Leaving out all pictures, transcribe the lines below exactly, from the first through the line containing "I have to say".

Source records:
━━━━━━━━

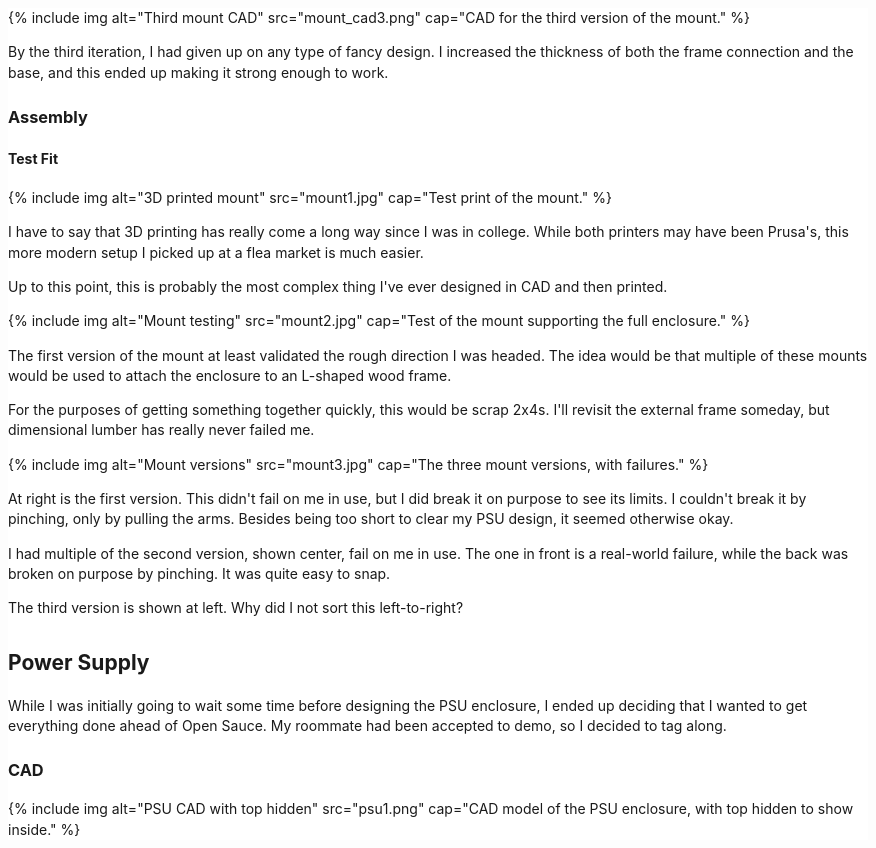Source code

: {% include img alt="Third mount CAD" src="mount_cad3.png" cap="CAD for the third version of the mount." %}

By the third iteration, I had given up on any type of fancy design.
I increased the thickness of both the frame connection and the base, and this ended up making it strong enough to work.

### Assembly

#### Test Fit

{% include img alt="3D printed mount" src="mount1.jpg" cap="Test print of the mount." %}

I have to say that 3D printing has really come a long way since I was in college.
While both printers may have been Prusa's, this more modern setup I picked up at a flea market is much easier.

Up to this point, this is probably the most complex thing I've ever designed in CAD and then printed.

{% include img alt="Mount testing" src="mount2.jpg" cap="Test of the mount supporting the full enclosure." %}

The first version of the mount at least validated the rough direction I was headed.
The idea would be that multiple of these mounts would be used to attach the enclosure to an L-shaped wood frame.

For the purposes of getting something together quickly, this would be scrap 2x4s.
I'll revisit the external frame someday, but dimensional lumber has really never failed me.

{% include img alt="Mount versions" src="mount3.jpg" cap="The three mount versions, with failures." %}

At right is the first version.
This didn't fail on me in use, but I did break it on purpose to see its limits.
I couldn't break it by pinching, only by pulling the arms.
Besides being too short to clear my PSU design, it seemed otherwise okay.

I had multiple of the second version, shown center, fail on me in use.
The one in front is a real-world failure, while the back was broken on purpose by pinching.
It was quite easy to snap.

The third version is shown at left.
Why did I not sort this left-to-right?

## Power Supply

While I was initially going to wait some time before designing the PSU enclosure, I ended up deciding that I wanted to get everything done ahead of Open Sauce.
My roommate had been accepted to demo, so I decided to tag along.

### CAD

{% include img alt="PSU CAD with top hidden" src="psu1.png" cap="CAD model of the PSU enclosure, with top hidden to show inside." %}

━━━━━━━━

▶ [YOUR SOLUTION]
Source code

: {% include img alt="Third mount CAD" src="mount_cad3.png" cap="CAD for the third version of the mount." %}

By the third iteration, I had given up on any type of fancy design.
I increased the thickness of both the frame connection and the base, and this ended up making it strong enough to work.

### Assembly

#### Test Fit

{% include img alt="3D printed mount" src="mount1.jpg" cap="Test print of the mount." %}

I have to say that 3D printing has really come a long way since I was in college.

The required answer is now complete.